EVALUATION OF CEMENT-TREATED SOILS SUBJECTED TO CYCLES OF FREEZING AND THAWING

Abstract

An extensive experimental study was performed to provide an insight on design and evaluation of cement-treated materials subjected to freeze/thaw (f/t) cycles. Poorly designed stabilized materials showed increases of up to three orders of magnitude in hydraulic conductivity and decreases of up to 95 percent in unconfined compressive strength values. Decrease in water to cement ratio was shown to partially improve f/t resistance for some of the scenarios investigated.

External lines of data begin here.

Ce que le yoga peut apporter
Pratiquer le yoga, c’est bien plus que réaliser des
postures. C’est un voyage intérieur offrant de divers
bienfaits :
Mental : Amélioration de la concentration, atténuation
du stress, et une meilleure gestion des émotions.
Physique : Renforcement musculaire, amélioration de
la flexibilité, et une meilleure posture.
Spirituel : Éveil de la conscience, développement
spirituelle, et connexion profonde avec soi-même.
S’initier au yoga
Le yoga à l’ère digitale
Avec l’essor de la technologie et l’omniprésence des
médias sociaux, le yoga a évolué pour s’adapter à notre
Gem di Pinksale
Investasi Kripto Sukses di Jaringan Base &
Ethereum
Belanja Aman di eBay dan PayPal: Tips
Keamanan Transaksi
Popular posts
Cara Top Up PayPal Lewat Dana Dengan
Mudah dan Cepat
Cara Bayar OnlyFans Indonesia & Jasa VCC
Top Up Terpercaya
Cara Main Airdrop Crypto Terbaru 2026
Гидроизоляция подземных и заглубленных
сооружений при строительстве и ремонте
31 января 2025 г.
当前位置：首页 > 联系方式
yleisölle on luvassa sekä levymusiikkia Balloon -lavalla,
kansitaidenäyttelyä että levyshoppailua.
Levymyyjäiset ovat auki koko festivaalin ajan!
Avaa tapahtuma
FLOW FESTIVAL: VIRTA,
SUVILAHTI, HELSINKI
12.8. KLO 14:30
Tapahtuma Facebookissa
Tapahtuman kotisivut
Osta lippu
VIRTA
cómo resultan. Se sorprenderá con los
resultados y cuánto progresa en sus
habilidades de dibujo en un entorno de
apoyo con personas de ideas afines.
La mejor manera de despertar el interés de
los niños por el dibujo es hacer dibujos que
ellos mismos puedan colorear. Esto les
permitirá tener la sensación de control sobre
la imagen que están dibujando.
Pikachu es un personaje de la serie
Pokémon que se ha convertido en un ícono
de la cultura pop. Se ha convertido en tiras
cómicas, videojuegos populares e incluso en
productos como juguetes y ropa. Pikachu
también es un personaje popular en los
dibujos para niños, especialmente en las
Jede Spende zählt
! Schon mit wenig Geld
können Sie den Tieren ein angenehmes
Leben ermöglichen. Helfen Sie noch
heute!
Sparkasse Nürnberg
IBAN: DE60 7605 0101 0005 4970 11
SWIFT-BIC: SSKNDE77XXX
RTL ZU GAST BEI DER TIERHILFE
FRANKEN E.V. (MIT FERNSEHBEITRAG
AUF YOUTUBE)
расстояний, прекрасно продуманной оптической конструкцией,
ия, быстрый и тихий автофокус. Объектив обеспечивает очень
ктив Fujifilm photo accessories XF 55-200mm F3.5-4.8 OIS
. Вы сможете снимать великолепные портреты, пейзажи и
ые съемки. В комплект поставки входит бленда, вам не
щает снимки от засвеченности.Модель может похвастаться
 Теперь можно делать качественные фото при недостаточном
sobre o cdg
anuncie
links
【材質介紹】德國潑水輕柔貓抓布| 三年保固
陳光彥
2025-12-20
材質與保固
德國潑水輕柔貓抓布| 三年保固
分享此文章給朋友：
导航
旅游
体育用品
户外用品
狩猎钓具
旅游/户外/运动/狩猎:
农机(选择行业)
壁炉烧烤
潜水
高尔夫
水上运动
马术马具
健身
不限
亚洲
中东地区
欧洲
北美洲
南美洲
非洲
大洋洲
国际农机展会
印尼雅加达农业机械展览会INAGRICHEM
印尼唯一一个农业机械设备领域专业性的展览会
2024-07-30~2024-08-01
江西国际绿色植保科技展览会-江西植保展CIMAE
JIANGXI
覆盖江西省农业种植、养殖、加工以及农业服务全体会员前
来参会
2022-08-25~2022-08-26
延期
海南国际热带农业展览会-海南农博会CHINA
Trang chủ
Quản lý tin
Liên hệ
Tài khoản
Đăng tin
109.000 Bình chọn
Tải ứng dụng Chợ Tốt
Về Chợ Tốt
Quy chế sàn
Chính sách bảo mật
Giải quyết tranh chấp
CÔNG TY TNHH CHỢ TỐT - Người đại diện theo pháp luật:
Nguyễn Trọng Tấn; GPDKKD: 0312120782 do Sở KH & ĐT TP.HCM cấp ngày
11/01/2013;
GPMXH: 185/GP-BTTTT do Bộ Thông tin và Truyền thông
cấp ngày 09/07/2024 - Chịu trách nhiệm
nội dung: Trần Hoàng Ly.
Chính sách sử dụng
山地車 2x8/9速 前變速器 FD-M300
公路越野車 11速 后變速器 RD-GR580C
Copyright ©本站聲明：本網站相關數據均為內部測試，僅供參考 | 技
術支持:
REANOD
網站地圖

A factorial experiment was designed to investigate the influence of curing time (immature vs. mature), freezing temperature (-2C vs -10C), and number of f/t cycles (4 vs. 12) during laboratory evaluation of a cement-treated silty sand. Results showed all the factors were significant in the observed changes in mechanical and hydraulic performance of the specimens. Observations emphasized the need for developing site-specific exposure scenarios in assessment of soil-cement under f/t exposure. An investigation on the influence of freezing dimensionality also showed a more practical three-dimensional f/t exposure can adequately represent a realistic one-dimensional f/t exposure scenario in terms of mechanical and hydraulic performance degradation. Monitoring percent mass loss (an indicator commonly used in industry) and compressive strength after f/t exposure under various scenarios showed they are not reliable indicators for predicting changes in hydraulic conductivity values under exposure to cycles of f/t. Resonant frequency measurements performed using the impact resonance method was suggested as a non-destructive technique in evaluation of hydraulic performance of cement-treated materials after f/t exposure. Microstructural evaluation of specimens using transmitted light microscopy showed matrix disruption and aggregate-paste interface cracking to be the main damage mechanisms for highly affected specimens. However, this technique was found unsuitable in detecting early stages of damage.